ファイルを調査する

Google Security Operations を使用すると、MD5、SHA-1、SHA-256 のハッシュ値に基づいて特定のファイルのデータを検索できます。

お客様の Google Security Operations アカウント内のファイル ハッシュに関して、利用可能な追加情報がある場合、この追加情報は関連する UDM イベントに自動的に追加されます。これらの UDM イベントは、UDM 検索またはルールを使用して手動で検索できます。

ファイル ハッシュを表示する

ファイルのハッシュは、次の方法で表示できます。

  • [ファイル ハッシュ] ビューでファイルを直接表示する

  • 別のビューから [ファイ ルハッシュ] ビューに移動する

[ファイル ハッシュ] ビューでファイルを直接表示する

[ファイル ハッシュ] ビューを直接開くには、Google セキュリティ オペレーションの検索フィールドにハッシュ値を入力して、[検索] をクリックします。

Google Security Operations では、ファイルに関する次のような追加情報が提供されます。

  • パートナー エンジンの検出: ファイルを検出した他のセキュリティ ベンダー。

  • プロパティ / メタデータ: ファイルの既知のプロパティ。

  • VT に送信済み / ITW ファイル名: VirusTotal に送信された既知の不正な野放しの(ITW)マルウェア。

以下の手順に沿って、別のビュー([アセット] ビューなど)でアセットを調べているときに、[ファイル ハッシュ] ビューに移することも動できます。

  1. 調査ビューを開きます。たとえば、アセットを選択して、[アセット] ビュー内で表示します。

  2. 左側の [タイムライン] で、プロセスやファイルの変更に関連付けられているイベント([ネットワーク接続] など)までスクロールします。

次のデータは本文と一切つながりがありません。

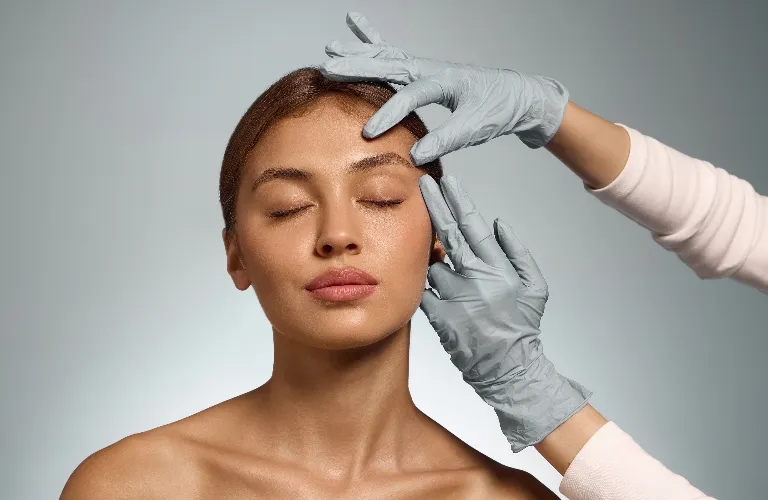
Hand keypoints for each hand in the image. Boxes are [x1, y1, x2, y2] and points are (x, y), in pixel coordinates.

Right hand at [320, 12, 569, 164]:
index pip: (409, 95)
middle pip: (388, 65)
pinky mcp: (424, 71)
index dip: (388, 114)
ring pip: (386, 56)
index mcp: (443, 81)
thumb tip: (416, 154)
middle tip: (329, 69)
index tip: (368, 133)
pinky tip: (355, 25)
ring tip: (330, 49)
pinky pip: (393, 53)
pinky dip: (373, 39)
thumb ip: (446, 139)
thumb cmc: (498, 110)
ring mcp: (425, 66)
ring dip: (359, 53)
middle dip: (358, 67)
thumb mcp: (475, 128)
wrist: (517, 96)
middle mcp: (430, 68)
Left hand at [418, 173, 590, 451]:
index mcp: (498, 269)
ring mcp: (454, 298)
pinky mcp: (438, 317)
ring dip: (434, 260)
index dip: (458, 201)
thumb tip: (498, 223)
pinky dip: (427, 286)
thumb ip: (518, 251)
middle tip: (422, 184)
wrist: (509, 369)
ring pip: (433, 264)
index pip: (473, 226)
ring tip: (445, 271)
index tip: (446, 182)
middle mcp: (474, 280)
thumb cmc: (521, 327)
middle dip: (434, 205)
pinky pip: (424, 290)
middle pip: (447, 233)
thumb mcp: (535, 287)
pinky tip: (435, 290)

    アセットビューでのイベントの選択 アセットビューでのイベントの選択

  3. [タイムライン] のオープン アイコンをクリックして、未加工のログと UDM ビューアを開きます。

  4. 表示された UDM イベント内でハッシュ値(principal.process.file.md5 など)をクリックすると、[ファイル ハッシュ] ビューが開きます。

考慮事項

[Hash] ビューには次の制限があります。

  • フィルタできるのは、このビューに表示されるイベントのみです。
  • このビューには、DNS、EDR、Webproxy、アラートのイベントタイプのみが入力されます。このビューに入力される最初の検知と最後の検知の情報も、これらのイベントタイプに限定されます。
  • 汎用イベントは、キュレートされたビューには表示されません。未加工ログと UDM 検索にのみ表示されます。